**PASSAGE PROVIDED**:
+---+
The same applies to horses. There are no better trainings than ascents, especially at an extended trot, not canter. Then, the horse engages his whole body, especially the motor - namely his croup and back muscles. Equally demanding is going downhill. It's good to first teach the horse how to do it at a walk, and only then at a trot and canter. Of course, without the rider, the horse can perform such things, but now we're talking about an additional weight on the horse's back, which is usually moving! :)
Have you ever thought about raising the bar and trying to move your training to the field? It is the best idea for an effective ride! If you manage to focus your horse without the help of a fence, and you'll succeed at moving in straight lines, there is no other option, but to succeed also during competitions.
Try trotting from one wall of the forest to another. Difficult? Of course it is! Even more difficult is imagining an arena or manage on a meadow, where there are virtually no points of reference to keep an even rectangle! What is more, horses always associate meadows with relaxation, so it will be more difficult to force him to exercise there. Nevertheless, take the challenge, because it's worth it! :)
A group trip to the field is also a perfect chance to talk with other riders, exchange gossip and complain about your horses ;) Such combination is both pleasurable and useful! What is more, you won't have to stay after training to catch up with other riders and you'll save some time :)
+---+
Images with keypoint coordinates:

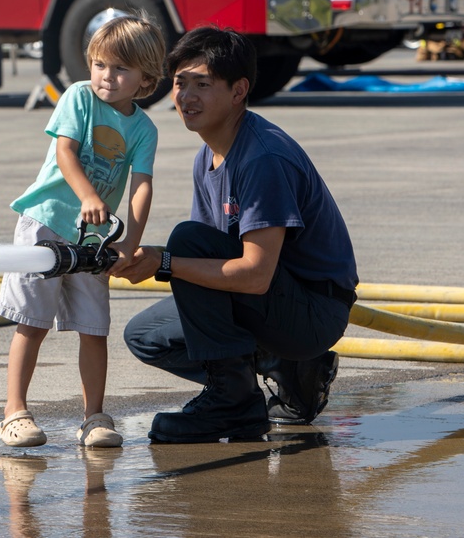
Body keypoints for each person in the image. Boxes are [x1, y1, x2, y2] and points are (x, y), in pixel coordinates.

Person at [117, 26, 357, 444]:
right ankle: (278, 368)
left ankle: (235, 400)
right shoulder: (206, 156)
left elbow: (255, 274)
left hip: (312, 311)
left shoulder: (262, 157)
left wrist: (165, 262)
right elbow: (211, 271)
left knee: (185, 244)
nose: (186, 97)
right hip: (271, 303)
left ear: (238, 90)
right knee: (146, 337)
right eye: (180, 83)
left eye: (202, 85)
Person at [0, 14, 165, 448]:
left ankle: (94, 417)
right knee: (31, 322)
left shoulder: (144, 128)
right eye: (100, 65)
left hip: (93, 241)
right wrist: (89, 196)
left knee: (94, 328)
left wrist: (130, 241)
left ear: (146, 77)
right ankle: (14, 411)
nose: (107, 77)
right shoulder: (78, 98)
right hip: (46, 223)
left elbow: (142, 186)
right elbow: (66, 153)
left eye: (120, 68)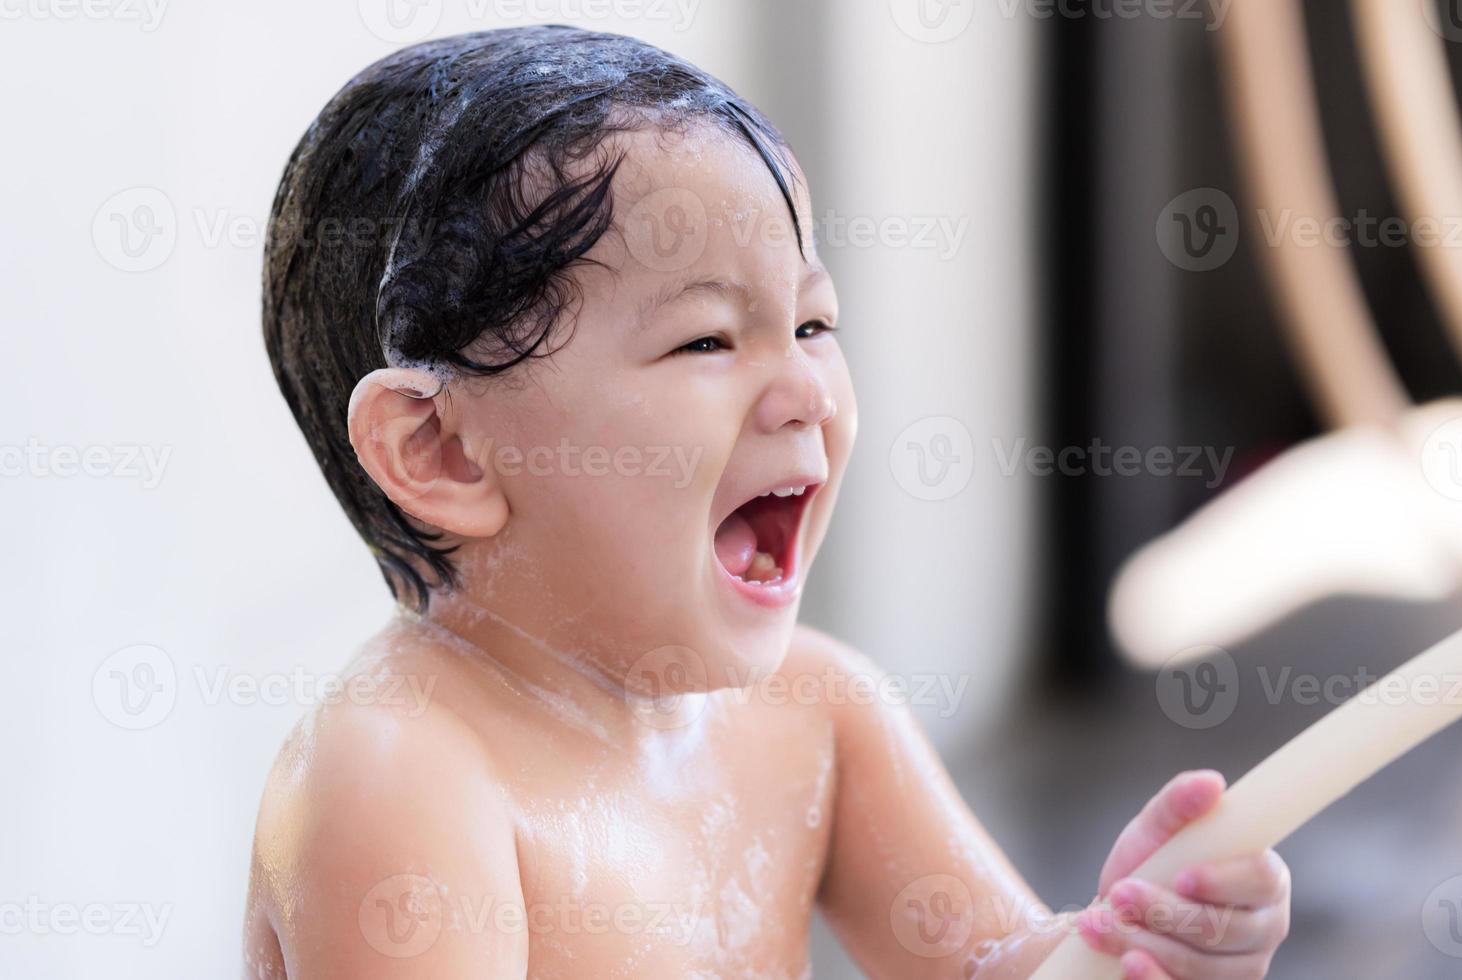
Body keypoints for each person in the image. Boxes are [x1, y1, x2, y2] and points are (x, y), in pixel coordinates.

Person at [244, 26, 1290, 979]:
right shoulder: (402, 778)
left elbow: (995, 968)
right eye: (705, 339)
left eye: (813, 324)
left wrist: (1128, 945)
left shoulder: (818, 712)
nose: (801, 392)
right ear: (441, 451)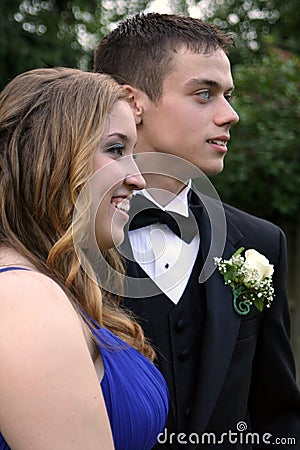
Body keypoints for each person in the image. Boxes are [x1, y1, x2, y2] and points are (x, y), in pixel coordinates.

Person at [94, 13, 300, 449]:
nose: (231, 115)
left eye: (228, 95)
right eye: (204, 94)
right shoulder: (59, 240)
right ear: (134, 103)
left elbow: (277, 415)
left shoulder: (262, 243)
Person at [0, 67, 169, 450]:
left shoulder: (44, 286)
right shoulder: (21, 300)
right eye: (115, 149)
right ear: (52, 159)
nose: (138, 178)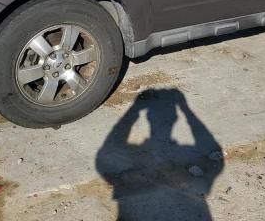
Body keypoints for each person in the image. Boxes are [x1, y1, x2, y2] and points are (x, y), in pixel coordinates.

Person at [96, 88, 224, 220]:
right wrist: (186, 110)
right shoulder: (184, 153)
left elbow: (106, 152)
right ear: (174, 119)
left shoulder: (134, 156)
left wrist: (134, 109)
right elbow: (213, 148)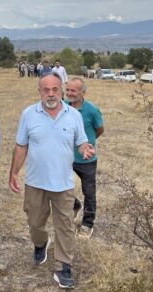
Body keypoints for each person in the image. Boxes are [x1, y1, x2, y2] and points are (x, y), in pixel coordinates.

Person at [9, 73, 94, 289]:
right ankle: (40, 243)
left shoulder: (73, 115)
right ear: (39, 92)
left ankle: (63, 266)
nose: (50, 94)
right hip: (35, 182)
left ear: (61, 91)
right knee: (35, 222)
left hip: (63, 184)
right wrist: (13, 173)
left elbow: (81, 141)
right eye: (46, 90)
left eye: (55, 89)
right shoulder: (28, 114)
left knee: (64, 225)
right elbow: (21, 146)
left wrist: (85, 149)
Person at [65, 78, 104, 238]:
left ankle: (87, 224)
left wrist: (88, 143)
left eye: (73, 91)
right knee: (61, 186)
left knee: (89, 191)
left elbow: (99, 129)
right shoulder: (63, 106)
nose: (69, 94)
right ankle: (75, 205)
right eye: (67, 90)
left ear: (83, 93)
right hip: (66, 157)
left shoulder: (91, 110)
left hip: (87, 160)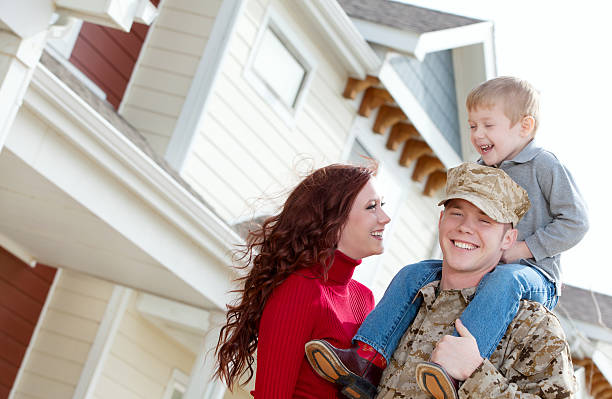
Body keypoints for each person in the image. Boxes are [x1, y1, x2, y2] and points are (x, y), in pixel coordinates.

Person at [304, 77, 588, 399]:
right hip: (500, 271)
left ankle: (451, 370)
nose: (477, 134)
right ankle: (367, 359)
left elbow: (576, 221)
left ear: (524, 127)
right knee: (414, 271)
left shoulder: (544, 165)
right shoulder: (482, 169)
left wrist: (524, 250)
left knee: (505, 281)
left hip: (535, 274)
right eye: (472, 126)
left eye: (488, 125)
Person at [307, 162, 576, 399]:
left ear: (508, 239)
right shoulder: (406, 301)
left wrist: (475, 374)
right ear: (441, 219)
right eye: (457, 213)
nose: (465, 227)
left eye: (485, 220)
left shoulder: (531, 324)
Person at [214, 163, 391, 398]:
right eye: (371, 207)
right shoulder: (300, 290)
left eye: (382, 206)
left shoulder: (364, 298)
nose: (385, 218)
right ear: (334, 221)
+---+
**TRY IT**: According to the passage on field training, at what gait are ascents the best training for a horse? Rely only on the passage on field training, not on the data.

**RESULT OF THIS EXERCISE**: At an extended trot, not a canter.